The 59 years old Theresa May is expected to formally replace David Cameron by Wednesday, once the formalities of the transition of power, including an audience with the Queen, have been completed.
It was learnt that Mr. Cameron is set to chair his final cabinet meeting on Tuesday and hold a last Prime Minister’s Questions in the Commons on Wednesday, before offering the Queen his resignation.
Mr Cameron, who has been the PM for the past six years, will be replaced by the Home Secretary, the second woman who is expected to occupy Number 10 Downing Street after Margaret Thatcher.
The contender, Mrs Leadsom, who had pulled out in a tearful mood, announced her allegiance to Theresa May at the Westminster.

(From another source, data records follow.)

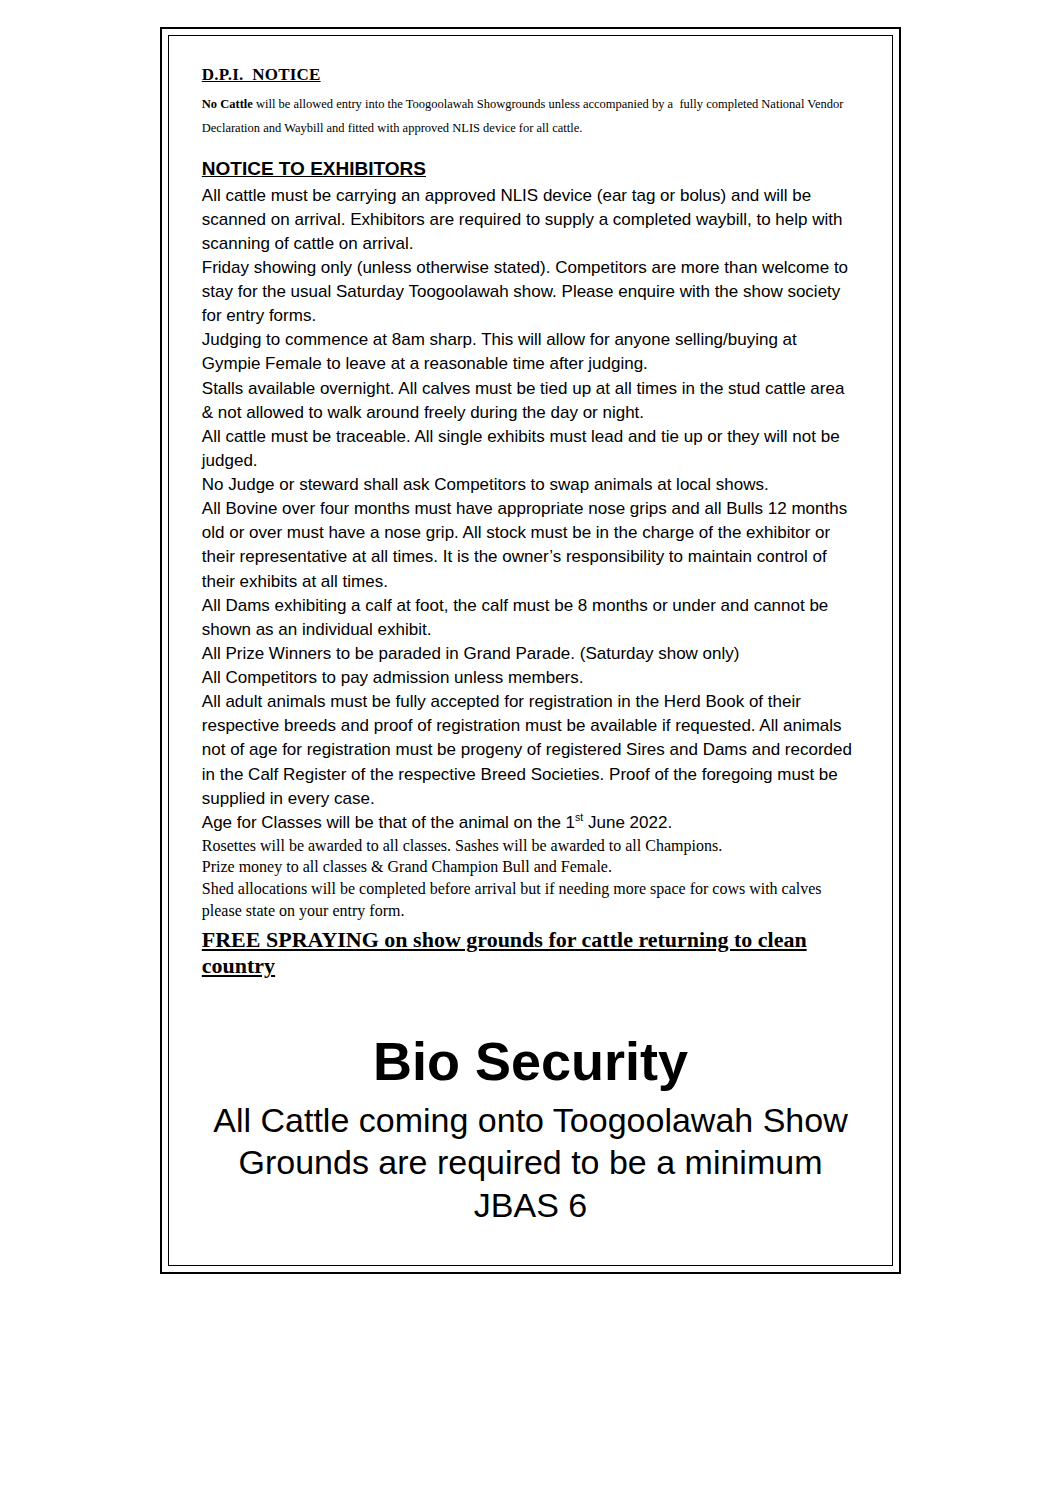D.P.I. NOTICE
No Cattle will be allowed entry into the Toogoolawah Showgrounds unless accompanied by a fully completed National Vendor Declaration and Waybill and fitted with approved NLIS device for all cattle.
NOTICE TO EXHIBITORS
All cattle must be carrying an approved NLIS device (ear tag or bolus) and will be scanned on arrival. Exhibitors are required to supply a completed waybill, to help with scanning of cattle on arrival.
Friday showing only (unless otherwise stated). Competitors are more than welcome to stay for the usual Saturday Toogoolawah show. Please enquire with the show society for entry forms.
Judging to commence at 8am sharp. This will allow for anyone selling/buying at Gympie Female to leave at a reasonable time after judging.
Stalls available overnight. All calves must be tied up at all times in the stud cattle area & not allowed to walk around freely during the day or night.
All cattle must be traceable. All single exhibits must lead and tie up or they will not be judged.
No Judge or steward shall ask Competitors to swap animals at local shows.
All Bovine over four months must have appropriate nose grips and all Bulls 12 months old or over must have a nose grip. All stock must be in the charge of the exhibitor or their representative at all times. It is the owner’s responsibility to maintain control of their exhibits at all times.
All Dams exhibiting a calf at foot, the calf must be 8 months or under and cannot be shown as an individual exhibit.
All Prize Winners to be paraded in Grand Parade. (Saturday show only)
All Competitors to pay admission unless members.
All adult animals must be fully accepted for registration in the Herd Book of their respective breeds and proof of registration must be available if requested. All animals not of age for registration must be progeny of registered Sires and Dams and recorded in the Calf Register of the respective Breed Societies. Proof of the foregoing must be supplied in every case.
Age for Classes will be that of the animal on the 1st June 2022.
Rosettes will be awarded to all classes. Sashes will be awarded to all Champions.
Prize money to all classes & Grand Champion Bull and Female.
Shed allocations will be completed before arrival but if needing more space for cows with calves please state on your entry form.
FREE SPRAYING on show grounds for cattle returning to clean country
Bio Security
All Cattle coming onto Toogoolawah Show Grounds are required to be a minimum JBAS 6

ALSO SEE: My citizenship and Brexit
Ostensibly overwhelmed by blatant criticisms for priding herself as better qualified than May and for exaggerating her Curriculum Vitae (CV), the energy minister had to step down.
However, Mrs May said she would take Britain out of the EU: “Brexit means Brexit,” she said. “We’re going to make a success out of it.”
Following a referendum that held last month removing Britain from retaining its membership of European Union (EU), PM David Cameron indicated interest to step down from being the PM stressing that “it was time for the future of the country to be managed by new crops of leaders.”
Prime Minister David Cameron was to step down by October after the UK voted to leave the European Union, asking for a “fresh leadership” to lead the country.
The PM had urged the country to vote Remain but was defeated by 52% to 48% despite London, Scotland and Northern Ireland backing staying in.